Saved data entries
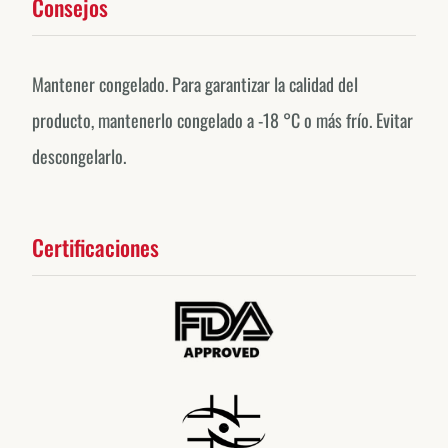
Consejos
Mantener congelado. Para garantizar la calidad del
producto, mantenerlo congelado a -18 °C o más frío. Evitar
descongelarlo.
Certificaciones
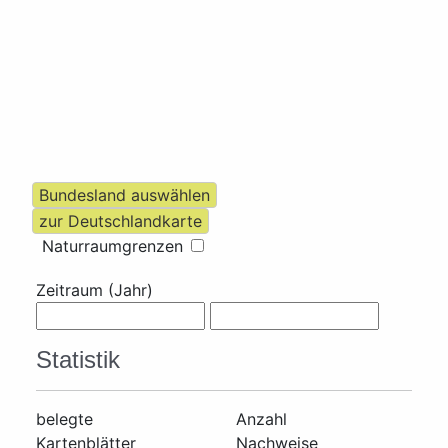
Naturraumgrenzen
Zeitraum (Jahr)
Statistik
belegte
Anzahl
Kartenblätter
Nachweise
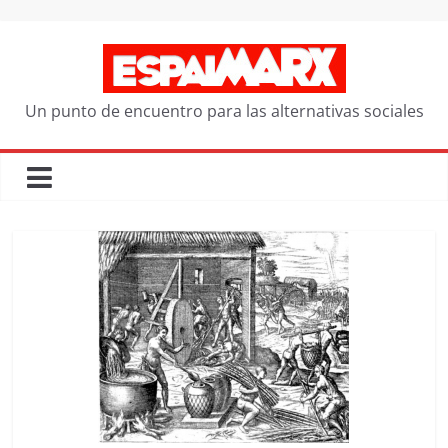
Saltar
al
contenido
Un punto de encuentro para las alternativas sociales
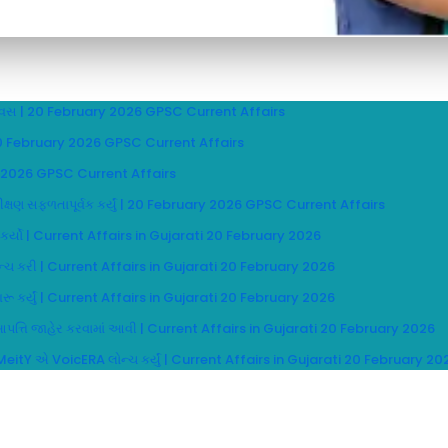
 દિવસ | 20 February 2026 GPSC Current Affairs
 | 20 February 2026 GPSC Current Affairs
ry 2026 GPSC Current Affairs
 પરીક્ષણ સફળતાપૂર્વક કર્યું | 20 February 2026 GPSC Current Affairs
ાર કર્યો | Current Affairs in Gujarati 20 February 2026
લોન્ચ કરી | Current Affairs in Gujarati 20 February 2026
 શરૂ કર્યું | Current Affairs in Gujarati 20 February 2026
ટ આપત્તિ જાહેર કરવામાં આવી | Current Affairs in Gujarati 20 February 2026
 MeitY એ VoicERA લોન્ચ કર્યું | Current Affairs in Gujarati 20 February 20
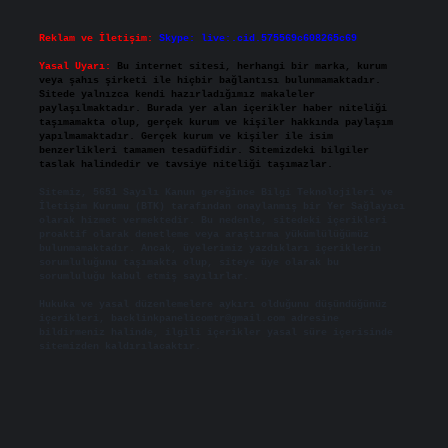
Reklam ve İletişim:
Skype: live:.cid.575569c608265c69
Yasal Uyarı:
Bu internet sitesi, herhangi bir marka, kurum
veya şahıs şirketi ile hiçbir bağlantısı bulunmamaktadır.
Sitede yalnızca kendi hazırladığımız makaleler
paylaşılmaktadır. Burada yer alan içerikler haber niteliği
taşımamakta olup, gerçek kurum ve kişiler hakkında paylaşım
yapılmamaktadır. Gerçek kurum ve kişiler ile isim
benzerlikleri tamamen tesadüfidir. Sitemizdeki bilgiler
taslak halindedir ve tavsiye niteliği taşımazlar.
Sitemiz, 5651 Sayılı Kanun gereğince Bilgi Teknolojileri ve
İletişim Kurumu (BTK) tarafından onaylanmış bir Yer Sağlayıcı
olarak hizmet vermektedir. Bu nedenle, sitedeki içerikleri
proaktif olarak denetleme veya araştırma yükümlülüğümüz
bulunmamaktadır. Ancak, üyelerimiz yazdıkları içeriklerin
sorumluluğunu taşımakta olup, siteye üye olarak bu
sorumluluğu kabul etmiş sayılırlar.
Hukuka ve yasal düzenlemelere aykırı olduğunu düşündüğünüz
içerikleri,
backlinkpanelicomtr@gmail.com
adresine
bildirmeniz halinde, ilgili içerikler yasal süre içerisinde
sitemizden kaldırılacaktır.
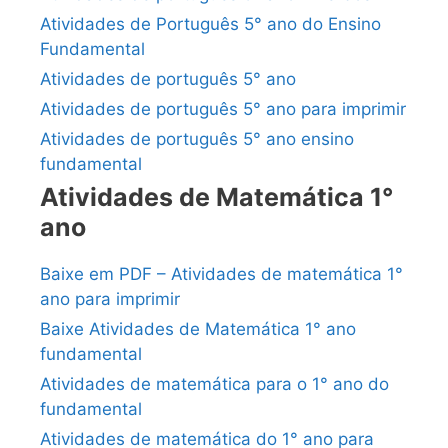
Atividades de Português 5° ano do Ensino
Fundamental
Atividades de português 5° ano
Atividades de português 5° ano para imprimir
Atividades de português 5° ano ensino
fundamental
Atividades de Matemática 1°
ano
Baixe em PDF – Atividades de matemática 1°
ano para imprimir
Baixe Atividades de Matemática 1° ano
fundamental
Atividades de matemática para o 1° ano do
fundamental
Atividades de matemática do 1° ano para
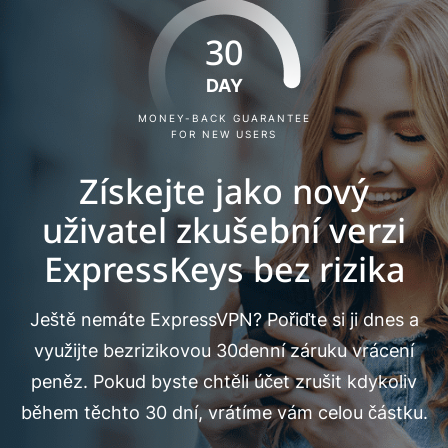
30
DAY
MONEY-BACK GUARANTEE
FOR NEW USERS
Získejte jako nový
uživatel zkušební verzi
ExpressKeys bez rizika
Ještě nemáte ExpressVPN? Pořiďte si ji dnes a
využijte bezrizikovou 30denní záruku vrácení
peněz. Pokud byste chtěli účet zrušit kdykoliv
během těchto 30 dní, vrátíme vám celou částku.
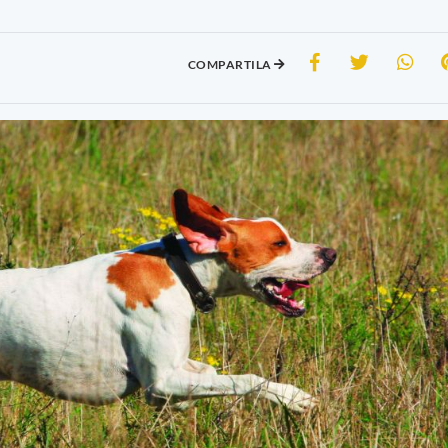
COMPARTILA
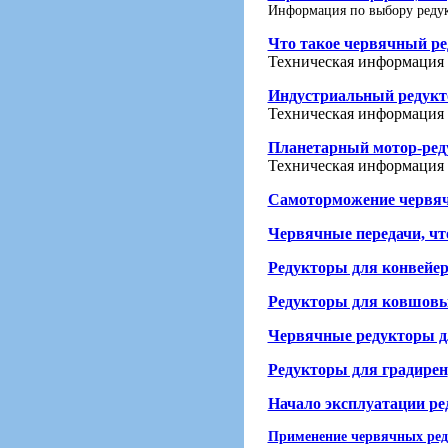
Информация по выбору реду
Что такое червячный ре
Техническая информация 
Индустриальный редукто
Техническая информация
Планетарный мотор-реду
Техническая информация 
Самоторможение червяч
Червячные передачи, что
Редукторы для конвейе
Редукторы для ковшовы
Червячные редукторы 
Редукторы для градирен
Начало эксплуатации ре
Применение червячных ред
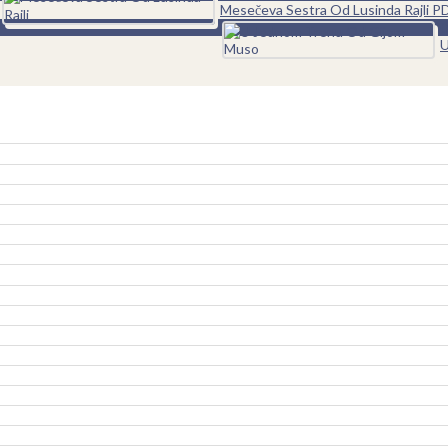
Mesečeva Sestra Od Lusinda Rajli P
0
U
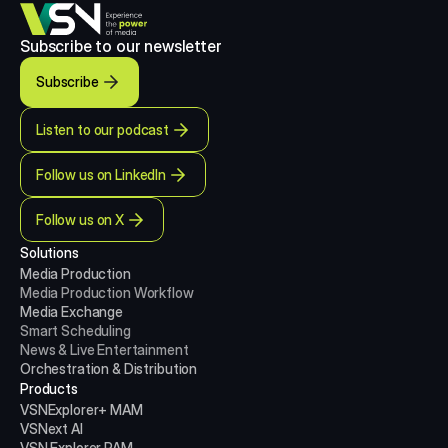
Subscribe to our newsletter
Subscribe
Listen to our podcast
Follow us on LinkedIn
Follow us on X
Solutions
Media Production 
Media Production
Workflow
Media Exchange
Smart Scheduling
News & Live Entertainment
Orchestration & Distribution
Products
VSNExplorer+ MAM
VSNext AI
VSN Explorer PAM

■ Instructions for the task
Count the lines in the items above that contain the string "GPSC", matching case exactly, and give only the number.

■ Response area
4